Led by Shure, the wireless microphone industry spent the summer protesting the use of white spaces devices designed to deliver unlicensed broadband and other advanced wireless services, claiming the unlicensed use of the spectrum would cause interference on wireless microphones. Google, Microsoft, Motorola and other tech companies claim spectrum-sensing technology will eliminate any interference issues in the 700 MHz spectrum. Turns out, most wireless microphone users are illegally using the spectrum in the first place. The Federal Communications Commission now wants them gone from the 700 MHz spectrum.
So much for the wireless microphone industry's complaints about possible interference from white spaces devices: the FCC (Federal Communications Commission) is considering kicking all wireless microphones from the 700 MHz spectrum. Turns out, many of the wireless microphones are illegally operating in the spectrum in the first place.
Throughout the summer the wireless mic industry, led by Shure, Inc., has agitated against sharing its 700 MHz spectrum with the proposed white spaces devices that would exploit the interference buffer zones between television channels to deliver unlicensed wireless broadband and other advanced wireless services. The FCC is in the process of testing the white spaces devices for possible interference.
Google, Microsoft, Motorola and other tech companies want to move into the interference space after television broadcasters vacate the spectrum in February as part of the digital TV transition. Sports organizations like the NFL and MLB
, along with show business operations, churches and nightclubs that use wireless microphones, maintain that the unlicensed use of white spaces will cause interference with the use their wireless microphones.
But on Aug. 21, the FCC ordered a freeze on the on the granting of any equipment authorization requests for wireless microphones that would operate in any of the 700 MHz Band frequencies. In addition, the FCC is considering a ban on any wireless microphones operating in the space.
"These actions would ensure that low power auxiliary operations do not cause harmful interference to new public safety and commercial wireless services in the band," the FCC order stated.
According to FCC rules, wireless microphones are permitted in the 700 MHz spectrum for broadcast applications only and must be licensed, but over the years a number of unlicensed wireless microphones have been operating in the space. The FCC's lack of enforcement of the rules prompted the Public Interest Spectrum Coalition to file an informal complaint with the agency last month. PISC members include the Media Access Project, Consumer Federation of America, Consumers Union, Free Press, New America Foundation and Public Knowledge.

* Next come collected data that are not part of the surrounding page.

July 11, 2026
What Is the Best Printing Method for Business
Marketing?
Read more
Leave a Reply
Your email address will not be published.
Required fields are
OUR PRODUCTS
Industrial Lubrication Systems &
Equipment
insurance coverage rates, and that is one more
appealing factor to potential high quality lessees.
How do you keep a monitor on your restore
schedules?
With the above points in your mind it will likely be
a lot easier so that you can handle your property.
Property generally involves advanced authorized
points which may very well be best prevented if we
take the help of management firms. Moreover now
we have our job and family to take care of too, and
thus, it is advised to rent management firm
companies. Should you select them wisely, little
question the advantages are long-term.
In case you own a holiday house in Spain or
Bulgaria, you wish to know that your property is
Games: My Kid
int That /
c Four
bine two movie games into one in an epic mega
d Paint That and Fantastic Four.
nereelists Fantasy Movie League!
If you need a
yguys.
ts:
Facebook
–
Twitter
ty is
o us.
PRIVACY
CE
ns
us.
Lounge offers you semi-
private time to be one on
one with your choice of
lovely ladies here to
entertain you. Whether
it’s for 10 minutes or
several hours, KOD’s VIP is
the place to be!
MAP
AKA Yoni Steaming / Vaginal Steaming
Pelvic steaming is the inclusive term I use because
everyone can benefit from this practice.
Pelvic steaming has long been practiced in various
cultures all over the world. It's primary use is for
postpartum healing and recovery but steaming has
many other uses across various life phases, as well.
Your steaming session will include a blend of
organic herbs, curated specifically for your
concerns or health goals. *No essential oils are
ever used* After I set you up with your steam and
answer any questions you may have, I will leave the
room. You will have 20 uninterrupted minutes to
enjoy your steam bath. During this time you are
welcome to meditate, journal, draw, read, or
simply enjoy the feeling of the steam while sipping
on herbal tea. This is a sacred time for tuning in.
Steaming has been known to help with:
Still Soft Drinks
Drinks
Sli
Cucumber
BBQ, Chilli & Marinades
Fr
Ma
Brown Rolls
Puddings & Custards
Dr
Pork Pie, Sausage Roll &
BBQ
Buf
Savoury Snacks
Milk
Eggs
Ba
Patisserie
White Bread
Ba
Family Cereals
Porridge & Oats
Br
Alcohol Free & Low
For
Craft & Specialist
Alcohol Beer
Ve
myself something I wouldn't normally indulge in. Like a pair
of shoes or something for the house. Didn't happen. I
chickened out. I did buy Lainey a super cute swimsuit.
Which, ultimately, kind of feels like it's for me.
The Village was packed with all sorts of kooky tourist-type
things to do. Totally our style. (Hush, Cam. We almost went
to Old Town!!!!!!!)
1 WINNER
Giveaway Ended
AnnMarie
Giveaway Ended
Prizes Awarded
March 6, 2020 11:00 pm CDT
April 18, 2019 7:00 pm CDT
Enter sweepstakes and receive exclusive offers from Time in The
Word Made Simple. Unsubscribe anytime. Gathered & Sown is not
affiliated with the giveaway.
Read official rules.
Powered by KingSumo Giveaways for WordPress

The complaint contends "somewhere between 500,000 and 1 million unauthorized wireless microphone systems" operate in the 700 MHz band. The PISC complaint specifically targets Shure and other manufacturers of wireless microphones.
"Shure and others have engaged in extensive marketing to churches, theater groups, business centers, and other unauthorized users. In violation of FCC rules, manufacturers persuaded unauthorized users to buy expensive wireless microphones that manufacturers had no right to sell and the public has no right to use," PISC complains. "Shure and the other manufacturers have relied on the widespread use of wireless microphones to shield them from any enforcement action -- despite the risk of harmful interference with new public safety systems."
PISC wants the FCC to grant a general amnesty to unauthorized users, who the coalition claims are victims of Shure and other manufacturers' illegal marketing practices. PISC also wants licensed microphone users such as ESPN and the NFL to accept "secondary status" in the band to public safety.
"Failure to act on this complaint and Petition
will expose public safety users and subscribers to commercial wireless services to the risk of harmful interference, threaten the public safety and undermine the expected digital dividend from the recent 700 MHz auction," the PISC complaint states.
Shure did not return a request for comment.